BDP factions integral part of the party


When he died in 1980, Sir Seretse Khama bequeathed a closely knit and water tight party. Factions were either unknown or not clearly visible. The serene and almost ideal political environment the party enjoyed at the time perhaps had to do with the universal respect and loyalty that the late president commanded from all the four corners of the country.

But as soon as Seretse vanished from the political scene, cracks began to emerge in the party. It would appear the party was caught napping as it seemed that it had not prepared itself for life without Seretse. Even before Seretse was buried differences of opinion surfaced over the question of succession. In the absence of a constitutional provision of automatic succession, the party depended on conventional wisdom to guide issues of succession. Many in the party felt that then Vice President Sir Ketumile Masire who had worked closely with Khama was a natural and logical successor. Others, like the visionary Moutlakgola Nwako, felt that this was not the way to do things and were of the view that the question of succession should be subjected to an open, democratic contest. Finally, the party settled for Masire and the matter was closely amicably. For a considerable length of time, the Botswana Democratic Party (BDP) demonstrated unity of purpose and mind and rallied behind their president.

However, in the early 1990s perhaps sensing that president Masire was ageing, powerful ministers began to position themselves along factions to fight for the control of the soul of the party. The BDP has never recovered from the schism. Factions have become an integral part of the BDP and they continue to mutate and assume different forms at different times with different players. Party positions on offer are contested on factional lines. Of all the party positions available, the posts of chairperson and secretary-general (SG) are hotly contested. However, for a very long time Daniel Kwelagobe’s name had become synonymous with the position of SG. He was known in media circles as the BDP strongman and it took some with a nerve of steel to try and elbow DK out of his position. This explains why he has the record of longest holder of the SG position. Jacob Nkate tried not once to unseat him (DK) without success.

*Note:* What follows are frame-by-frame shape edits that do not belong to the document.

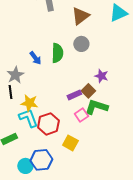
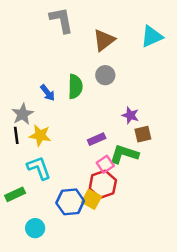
brown square: (88, 91) -> (143, 134), moved, turned 32
yellow star: (29, 103) -> (40, 135), moved
red hexagon: (48, 124) -> (103, 184), moved
blue hexagon: (41, 160) -> (70, 202), moved

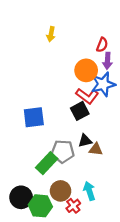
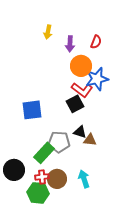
purple arrow: (107, 61) -> (70, 44), moved
black triangle: (85, 141) -> (80, 132), turned 32
black circle: (21, 197) -> (14, 170), moved
red cross: (73, 206) -> (42, 177), moved, turned 32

And whenever DK offered himself for election he was guaranteed a return to office. The position of the party chairperson has now become the preserve of the Vice President and therefore, spared for a while from attracting attention and fierce contests. Subsequent to the demise of Peter Mmusi, the post fell in the hands of Ponatshego Kedikilwe (PHK), one of the great communicators and influential leader the BDP has ever produced. For a while, the chairmanship position looked like PHK’s second home until the arrival of president Festus Mogae who plucked out Ian Khama from the army barracks to come and serve as his Vice President.

Little did PHK know that the arrival of Khama (Ian) meant the arrival of a challenger. Attempts to dislodge PHK from his position had failed before, but it was the Gantsi BDP elective congress that rewrote the history of the chairmanship. It was hotly contested and it was the one congress that further deepened the schism within the party and brought about irreconcilable differences.

When Khama expressed a desire to contest the chairmanship, Mogae made no secret of his stand and openly endorsed Khama as his preferred candidate. The PHK faction was stunned because the faction expected Mogae to have risen above factions and played his father figure role. Although Khama was a heavy weight in his own right, he proceeded to wrestle the chairmanship from PHK with the full backing of the president.

The tone for future contests in the party was set in the famous 2003 Gantsi elective congress. Since then, the post of chairmanship and others on offer are notoriously known for producing sparks. It is important to note the role that president Mogae played in deciding the outcome of the elections by swaying support towards Khama.

The BDP had developed, nurtured and sustained a culture of unquestioning loyalty to the President. Follow the leader culture is the BDP culture and it is not going away quite easily. The voice of the President is revered and honoured to the letter. Factions are well established and the BDP cannot escape the reality that party posts on offer are contested along factional lines.

Recently, it was reported in the press that President Masisi does not see eye-to-eye with SG Balopi. A tussle between the President and the SG brings to an end Balopi’s tenure and perhaps cut short his political career.

The President wields a lot of influence and power. Ideally, the President should observe benevolent neutrality when it comes to inner party democracy but the BDP leaders have over the years failed to insulate themselves from factions. Politics is a game of survival and self-preservation. The President has vested interests in the outcome of inner party elections for his own survival.

Former president Mogae was conscious of the fact that PHK harboured presidential ambitions and he was likely to use the chairmanship as a launching pad for his ambitions. So, he had to be stopped and his ambitions were frustrated. This might explain the rift that exists between the president and his SG. Following a series of paralysing presidential political blunders, the President is now besieged and no longer certain about his political future.

He needs as a matter of survival to embark on a staff reorganisation programme to weed out rebellious elements. Balopi might be sacrificed in favour of pro-Masisi elements that would ensure and guarantee perpetuation of the Masisi presidency.